## Problem to work on
Look through the records and copy each line that has "Procedures" in it.

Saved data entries

::::

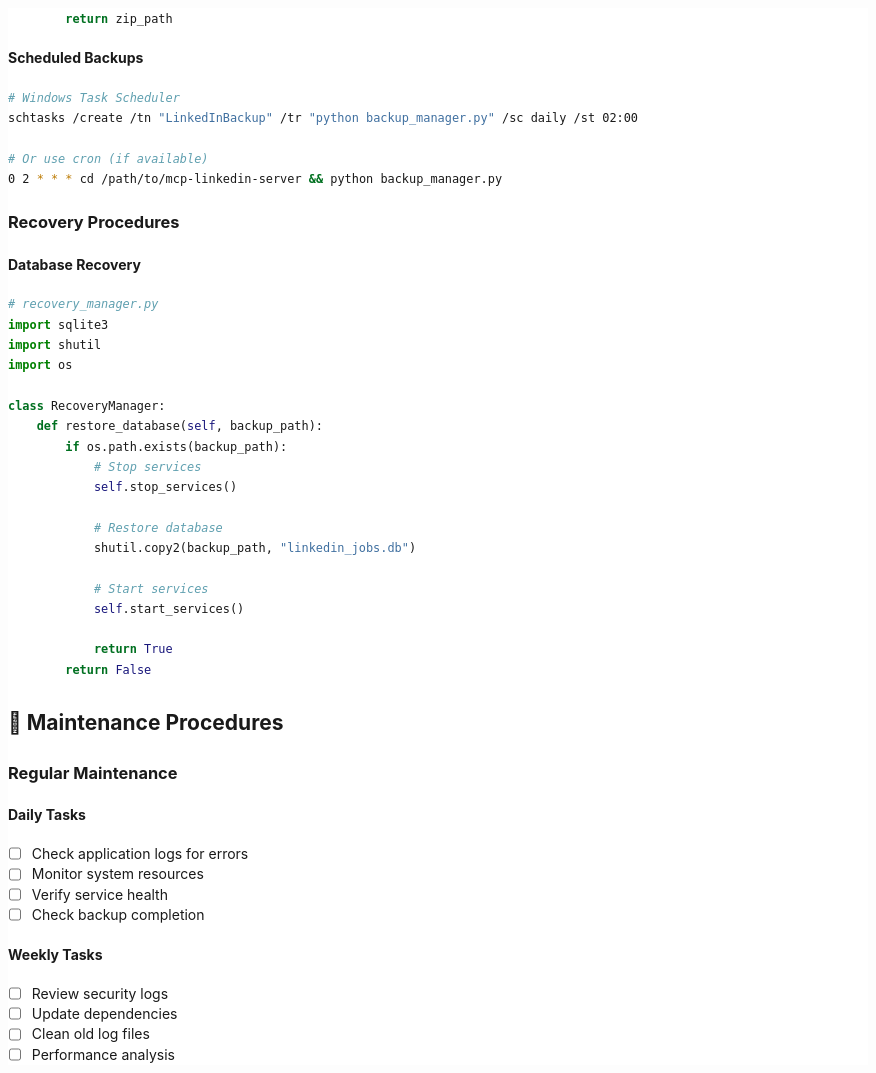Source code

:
 ```python
        return zip_path
```

#### Scheduled Backups
```bash
# Windows Task Scheduler
schtasks /create /tn "LinkedInBackup" /tr "python backup_manager.py" /sc daily /st 02:00

# Or use cron (if available)
0 2 * * * cd /path/to/mcp-linkedin-server && python backup_manager.py
```

### Recovery Procedures

#### Database Recovery
```python
# recovery_manager.py
import sqlite3
import shutil
import os

class RecoveryManager:
    def restore_database(self, backup_path):
        if os.path.exists(backup_path):
            # Stop services
            self.stop_services()
            
            # Restore database
            shutil.copy2(backup_path, "linkedin_jobs.db")
            
            # Start services
            self.start_services()
            
            return True
        return False
```

## 🔧 Maintenance Procedures

### Regular Maintenance

#### Daily Tasks
- [ ] Check application logs for errors
- [ ] Monitor system resources
- [ ] Verify service health
- [ ] Check backup completion

#### Weekly Tasks
- [ ] Review security logs
- [ ] Update dependencies
- [ ] Clean old log files
- [ ] Performance analysis
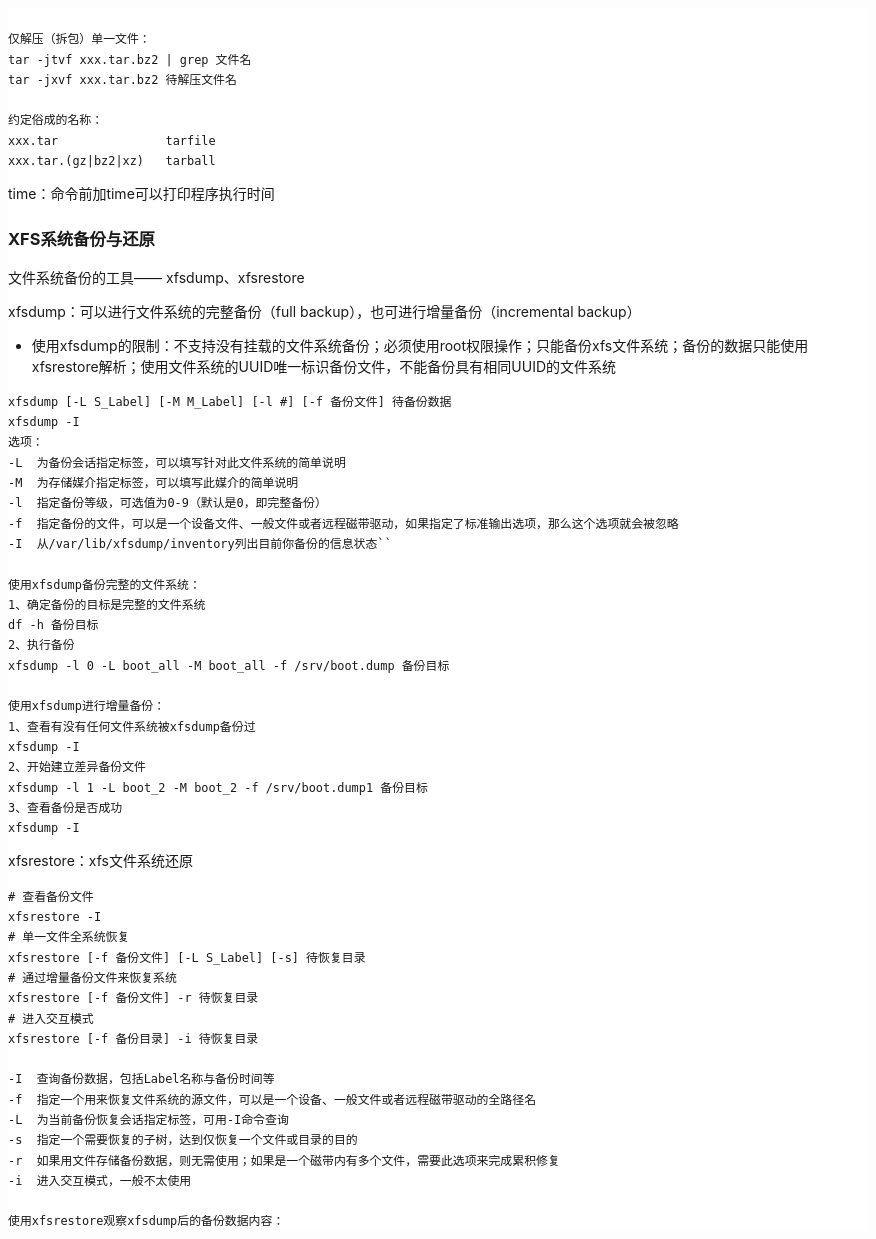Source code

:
 ```txt

仅解压（拆包）单一文件：
tar -jtvf xxx.tar.bz2 | grep 文件名
tar -jxvf xxx.tar.bz2 待解压文件名

约定俗成的名称：
xxx.tar               tarfile
xxx.tar.(gz|bz2|xz)   tarball
```

time：命令前加time可以打印程序执行时间

### XFS系统备份与还原

文件系统备份的工具—— xfsdump、xfsrestore

xfsdump：可以进行文件系统的完整备份（full backup），也可进行增量备份（incremental backup）

- 使用xfsdump的限制：不支持没有挂载的文件系统备份；必须使用root权限操作；只能备份xfs文件系统；备份的数据只能使用xfsrestore解析；使用文件系统的UUID唯一标识备份文件，不能备份具有相同UUID的文件系统

```txt
xfsdump [-L S_Label] [-M M_Label] [-l #] [-f 备份文件] 待备份数据
xfsdump -I
选项：
-L  为备份会话指定标签，可以填写针对此文件系统的简单说明
-M  为存储媒介指定标签，可以填写此媒介的简单说明
-l  指定备份等级，可选值为0-9（默认是0，即完整备份）
-f  指定备份的文件，可以是一个设备文件、一般文件或者远程磁带驱动，如果指定了标准输出选项，那么这个选项就会被忽略
-I  从/var/lib/xfsdump/inventory列出目前你备份的信息状态``

使用xfsdump备份完整的文件系统：
1、确定备份的目标是完整的文件系统
df -h 备份目标
2、执行备份
xfsdump -l 0 -L boot_all -M boot_all -f /srv/boot.dump 备份目标

使用xfsdump进行增量备份：
1、查看有没有任何文件系统被xfsdump备份过
xfsdump -I
2、开始建立差异备份文件
xfsdump -l 1 -L boot_2 -M boot_2 -f /srv/boot.dump1 备份目标
3、查看备份是否成功
xfsdump -I
```

xfsrestore：xfs文件系统还原

```
# 查看备份文件
xfsrestore -I
# 单一文件全系统恢复
xfsrestore [-f 备份文件] [-L S_Label] [-s] 待恢复目录
# 通过增量备份文件来恢复系统
xfsrestore [-f 备份文件] -r 待恢复目录
# 进入交互模式
xfsrestore [-f 备份目录] -i 待恢复目录

-I  查询备份数据，包括Label名称与备份时间等
-f  指定一个用来恢复文件系统的源文件，可以是一个设备、一般文件或者远程磁带驱动的全路径名
-L  为当前备份恢复会话指定标签，可用-I命令查询
-s  指定一个需要恢复的子树，达到仅恢复一个文件或目录的目的
-r  如果用文件存储备份数据，则无需使用；如果是一个磁带内有多个文件，需要此选项来完成累积修复
-i  进入交互模式，一般不太使用

使用xfsrestore观察xfsdump后的备份数据内容：
```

::::

## Result of the exercise
### Recovery Procedures
## 🔧 Maintenance Procedures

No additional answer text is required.